> **TRY IT**
Using the data that follows, give the number of lines in which the word "risk" occurs. Write only the number.

[[ RECORDS FOR THE EXERCISE, beginning ]]

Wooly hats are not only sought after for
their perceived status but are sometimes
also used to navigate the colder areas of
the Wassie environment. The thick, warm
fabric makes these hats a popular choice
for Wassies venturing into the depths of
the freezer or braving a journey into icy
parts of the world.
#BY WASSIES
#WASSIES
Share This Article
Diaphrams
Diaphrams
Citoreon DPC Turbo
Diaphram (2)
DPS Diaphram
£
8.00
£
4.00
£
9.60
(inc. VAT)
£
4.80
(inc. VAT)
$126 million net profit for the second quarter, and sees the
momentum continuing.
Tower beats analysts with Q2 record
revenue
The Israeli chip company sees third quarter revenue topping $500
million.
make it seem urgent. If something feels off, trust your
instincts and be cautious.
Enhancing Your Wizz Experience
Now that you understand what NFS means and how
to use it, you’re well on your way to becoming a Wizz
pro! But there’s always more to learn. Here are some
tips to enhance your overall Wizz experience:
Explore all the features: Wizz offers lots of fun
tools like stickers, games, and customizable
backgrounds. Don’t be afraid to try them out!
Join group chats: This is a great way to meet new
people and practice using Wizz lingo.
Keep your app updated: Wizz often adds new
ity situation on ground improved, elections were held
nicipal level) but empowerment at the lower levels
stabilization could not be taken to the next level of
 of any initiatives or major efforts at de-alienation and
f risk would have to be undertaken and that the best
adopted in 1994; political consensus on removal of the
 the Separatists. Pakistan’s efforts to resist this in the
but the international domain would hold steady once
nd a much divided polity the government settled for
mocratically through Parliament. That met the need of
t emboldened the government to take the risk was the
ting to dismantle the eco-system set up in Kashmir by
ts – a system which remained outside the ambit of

[[ RECORDS FOR THE EXERCISE, end ]]
[[ RECORDS FOR THE EXERCISE, beginning ]]

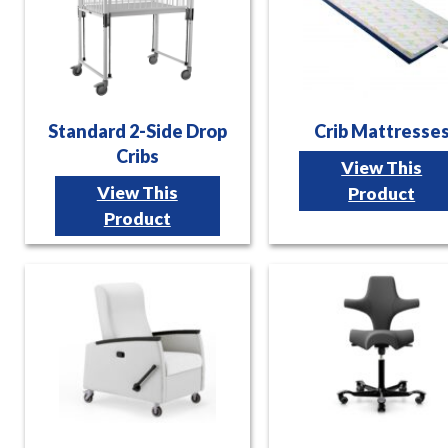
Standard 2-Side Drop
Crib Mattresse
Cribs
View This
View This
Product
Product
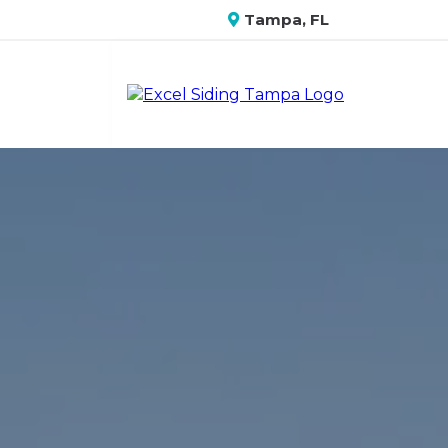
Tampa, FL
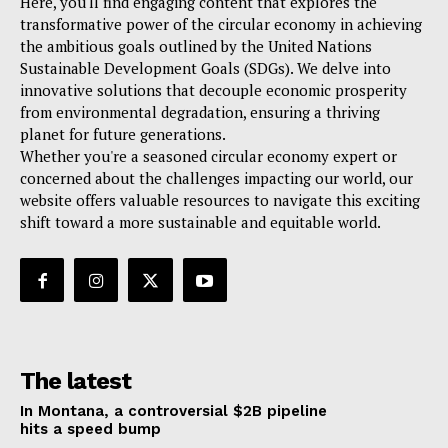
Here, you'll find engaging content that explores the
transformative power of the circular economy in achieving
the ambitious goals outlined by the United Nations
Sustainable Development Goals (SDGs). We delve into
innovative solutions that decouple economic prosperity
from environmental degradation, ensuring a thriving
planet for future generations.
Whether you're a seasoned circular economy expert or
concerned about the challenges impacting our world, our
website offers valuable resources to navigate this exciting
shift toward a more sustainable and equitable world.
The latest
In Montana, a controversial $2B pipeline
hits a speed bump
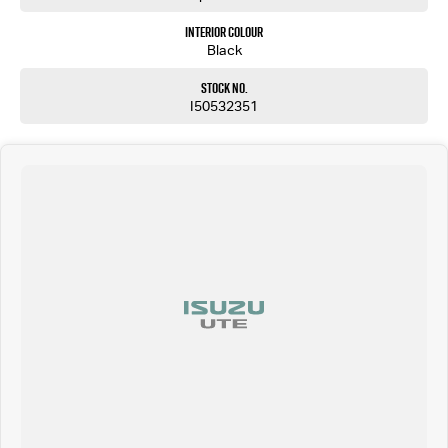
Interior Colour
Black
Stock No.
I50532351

[[ RECORDS FOR THE EXERCISE, end ]]
[[ RECORDS FOR THE EXERCISE, beginning ]]

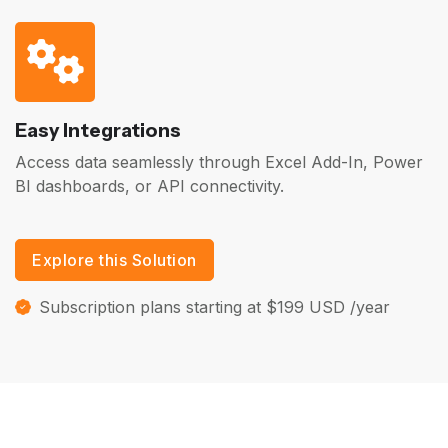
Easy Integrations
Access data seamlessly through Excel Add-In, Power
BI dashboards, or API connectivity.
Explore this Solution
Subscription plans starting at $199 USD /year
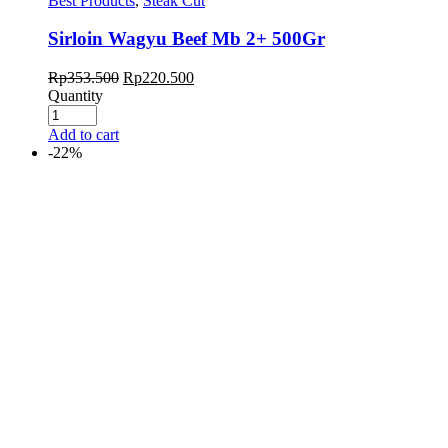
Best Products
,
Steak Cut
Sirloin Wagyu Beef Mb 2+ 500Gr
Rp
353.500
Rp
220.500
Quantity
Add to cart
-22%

[[ RECORDS FOR THE EXERCISE, end ]]

> **ANSWER BOX**
2